Tally the lines below that contain the word "Edwards". Only the total should be given.

_MATERIAL FOR THIS EXERCISE_
--- START ---

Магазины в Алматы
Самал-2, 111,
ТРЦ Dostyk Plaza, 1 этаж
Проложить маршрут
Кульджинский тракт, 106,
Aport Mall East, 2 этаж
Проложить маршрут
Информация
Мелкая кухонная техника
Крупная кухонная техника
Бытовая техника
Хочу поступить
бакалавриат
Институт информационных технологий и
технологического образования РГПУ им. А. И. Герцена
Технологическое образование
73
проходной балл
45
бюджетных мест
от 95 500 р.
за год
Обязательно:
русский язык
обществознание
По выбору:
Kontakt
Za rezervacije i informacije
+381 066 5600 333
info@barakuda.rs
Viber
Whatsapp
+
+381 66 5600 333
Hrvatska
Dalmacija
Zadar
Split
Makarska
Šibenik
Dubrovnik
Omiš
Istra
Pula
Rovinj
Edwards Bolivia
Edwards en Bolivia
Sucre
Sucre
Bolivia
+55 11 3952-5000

--- END ---
--- START ---

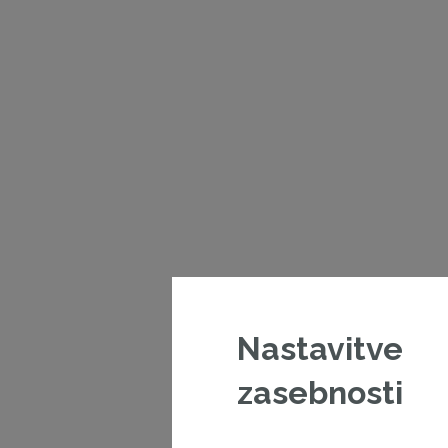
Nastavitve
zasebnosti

--- END ---
--- START ---

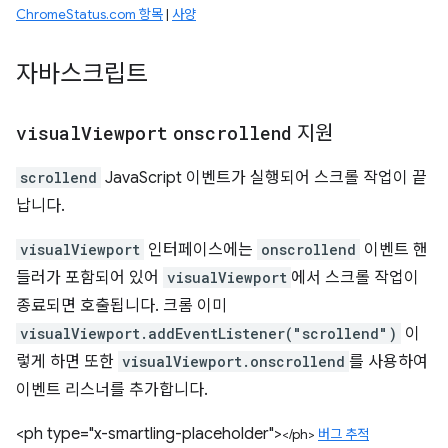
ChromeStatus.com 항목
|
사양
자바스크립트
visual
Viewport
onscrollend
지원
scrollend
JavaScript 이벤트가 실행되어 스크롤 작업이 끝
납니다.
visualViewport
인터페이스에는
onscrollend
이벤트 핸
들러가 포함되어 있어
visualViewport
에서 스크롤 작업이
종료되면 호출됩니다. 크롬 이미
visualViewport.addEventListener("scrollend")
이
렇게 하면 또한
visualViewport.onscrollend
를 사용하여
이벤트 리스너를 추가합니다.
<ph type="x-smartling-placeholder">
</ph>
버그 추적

--- END ---

_ANSWER FOR THIS EXERCISE_
2